O yerlere kimi hesaplar yapılmadan gelinebilir mi?
Bu anlamda, yerleșik ‘hesap adamı’ tanımlaması içine girebilirler.
Ancak kesinlikle ‘devlet adam’ı diye tanımlanamazlar.
‘Hesap uzmanlığı’ ise hesap adamlarının hesaplarının ‘Bağdat’tan dönmesi’ni beklemeden irdelemesini yapabilmeyi gerektirir.
Kemal Kılıçdaroğlu da ‘hesap uzmanlığı’ndan gelmekte ve ‘devlet adamlığı’na doğru yol almaktadır.
Hesaptan anlıyor olması kadar doğal bir șey olamaz.
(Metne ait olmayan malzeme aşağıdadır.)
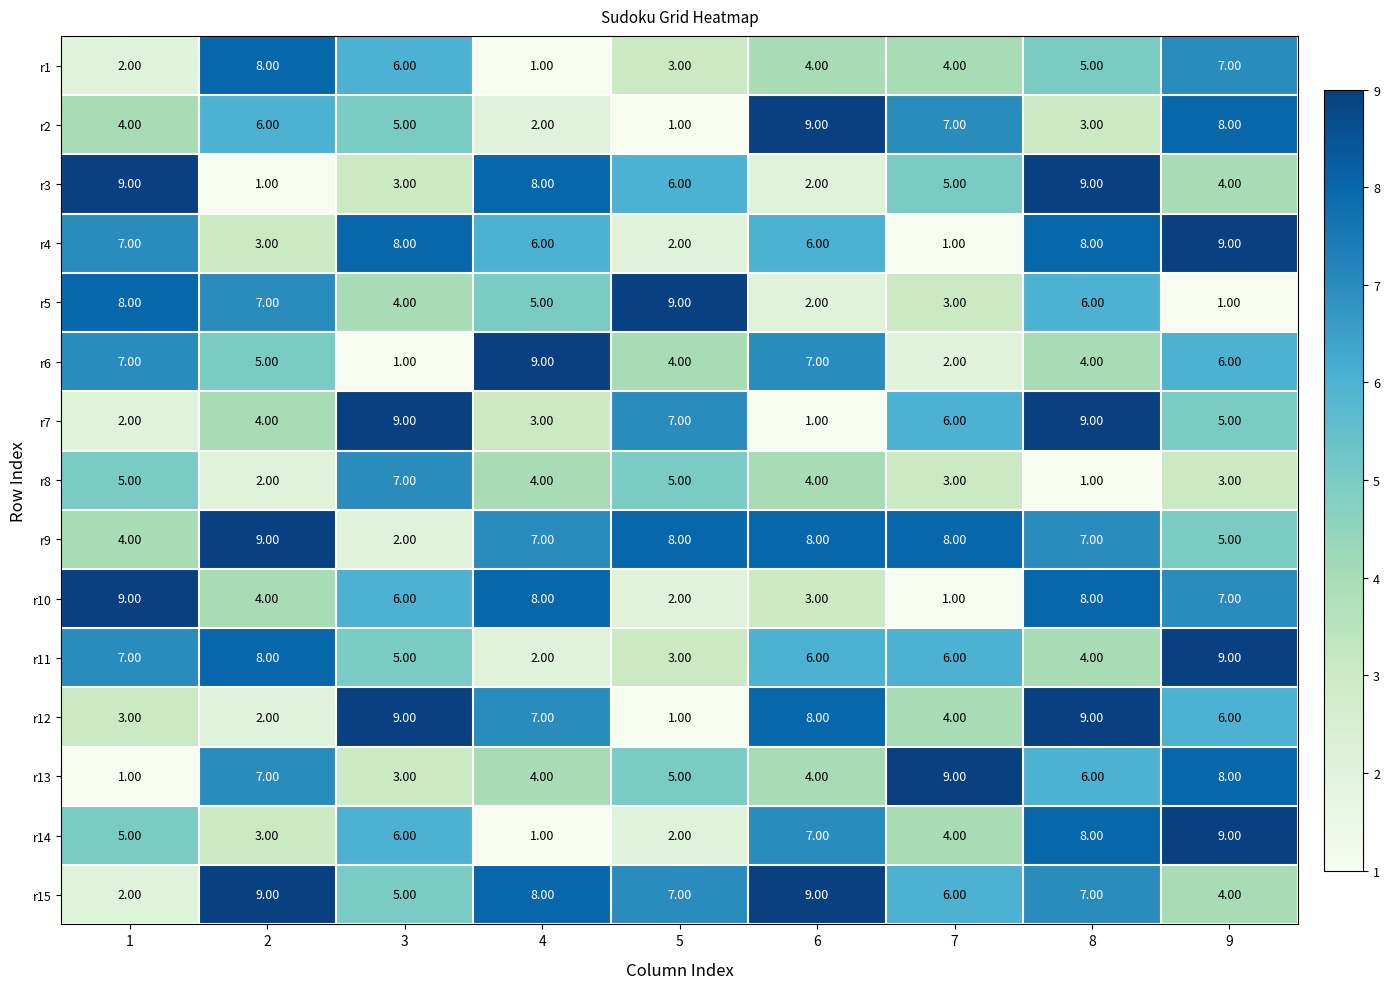

Rank the categories by r5 value from lowest to highest.

9, 6, 7, 3, 4, 8, 2, 1, 5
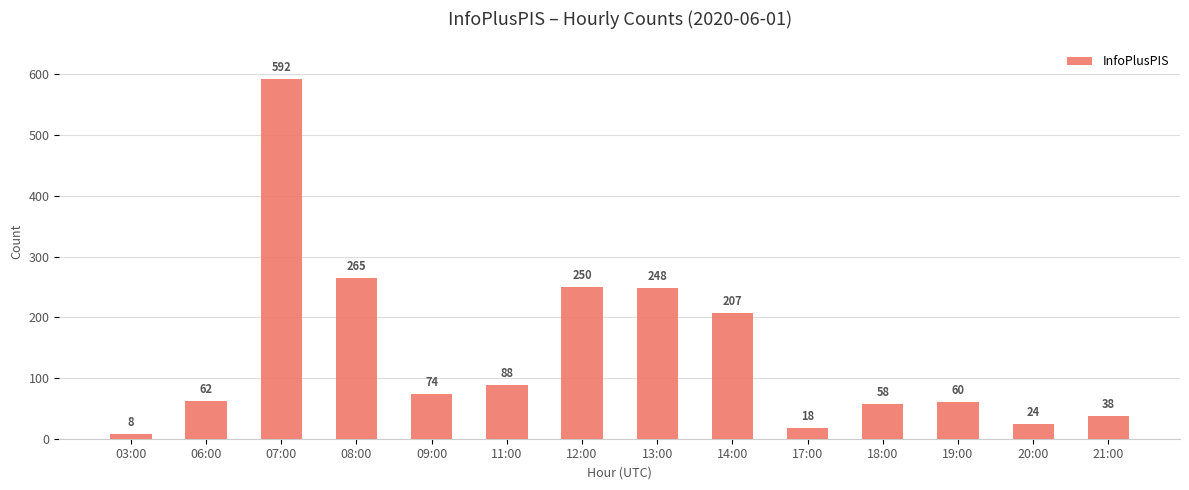

At which category does the chart reach its peak across all series?

07:00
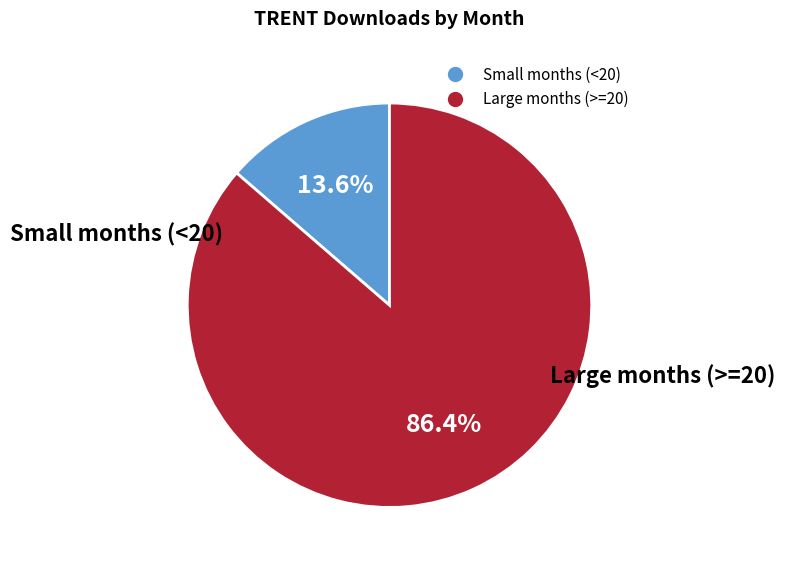

Does any single category account for the majority?

Yes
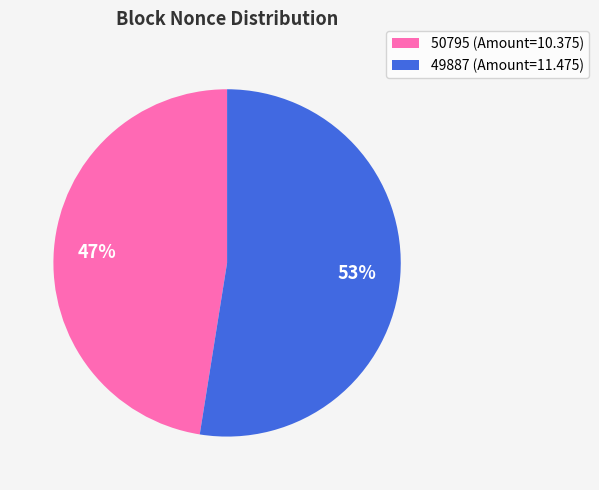

Which has a higher value, 50795 or 49887?

49887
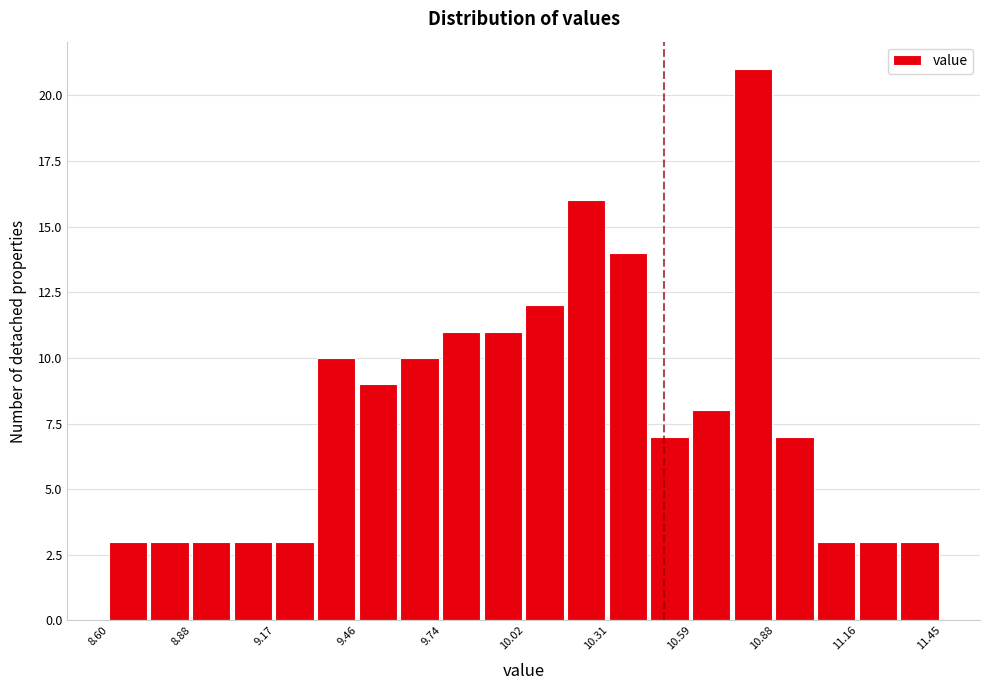

Around what value on the x-axis is the tallest bar? Give the approximate position of its centre, as read against the axis.

10.80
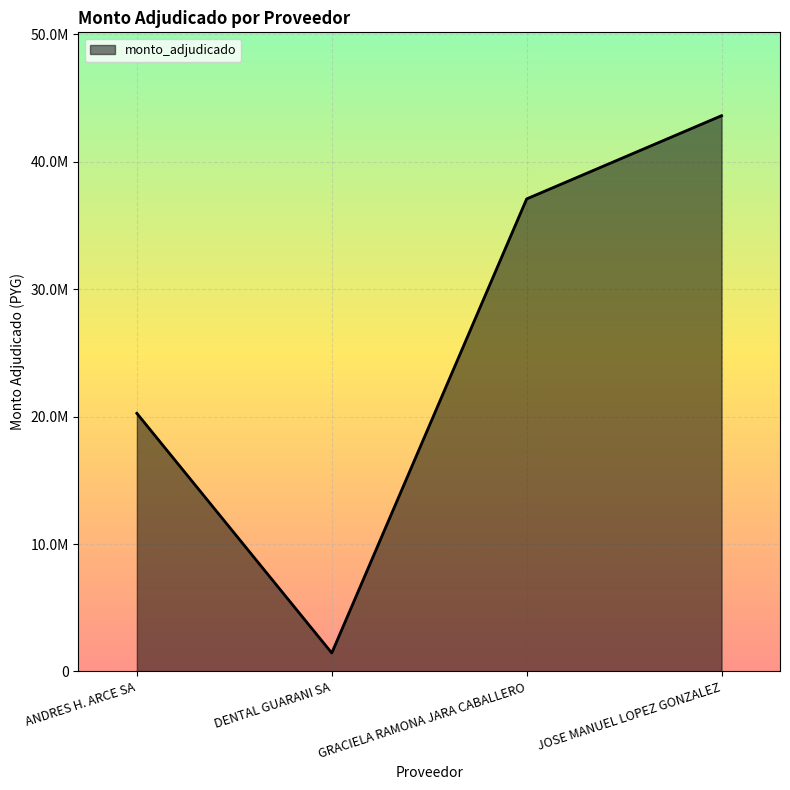

What is the ratio of the value at ANDRES H. ARCE SA to the value at GRACIELA RAMONA JARA CABALLERO?

0.5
Ancak ‘hesap adamlığı’na takılı kalması halinde ‘devlet adamlığı’ onuruna erișemeyeceği de ortadadır.
Belirli hesaplar üzerinden çok genel müdür, müsteșar, vali, milletvekili, bakan, bașbakan ve cumhurbașkanı olundu bu ülkede.
Ama pek az ‘devlet adamı’ yetiști.
(...)
Kemal Kılıçdaroğlu bu hesap sormada ‘uzman’ olduğunu kanıtalayabilecek midir acaba?
Yoksa o da ‘belli hesapların adamı’ olmayı mı yeğleyecektir?
(...)
Bakalım Kemal Kılıçdaroğlu nereye kadar gidebilecek?
Devlet’in adamı mı olacak, bir ‘devlet adamı’ mı olacak? »
Habip Hamza Erdem, “Devlet Adamı”, 27 Temmuz 2010
Aradan 4 yıl 4 ay geçtikten sonra, dün gece televizyonda izledim kendilerini.
Sıradan bir ‘hesap uzmanı’ olarak kalmış Kemal Kılıçdaroğlu.
‘Devlet’ kavramını özümseyememiş; ‘devlet adamı’ olmanın yanından bile geçmemiş.
Belki iyi niyetli, ama kesinlikle bir ‘bürokrat’ olarak kalmış.
Bir ‘Millî Hükumet’te deneyimli bir SSK Genel Müdürü olabilir.
Ancak kesinlikle CHP gibi bir partiyi yönetemeyeceği ortaya çıkmış bulunmaktadır.
Cumhuriyet hükûmetlerini yönetebilmesi ise sözkonusu bile olamaz.
Ne ‘ekonomik bunalım’dan haberi var, ne yeni uluslararası ‘denge’lerden..
O hala Kenan Evren’lerin ‘Atatürkçülüğü’nden dem vurmakta; ‘sosyal devlet’ten falan sözetmekte.
Değirmen gitmiş o şakşağını aramaktadır.
Dün ellerini belinin üzerine koyarak ‘ben Dersimli Kemal’im diyordu.
Çıkmış bugün ‘Atatürkçü’yüm diyor.
Seni Atatürk çarpsın e mi, Dersimli Kemal.
Çarpılacağını bile hesaplamaktan acizsin.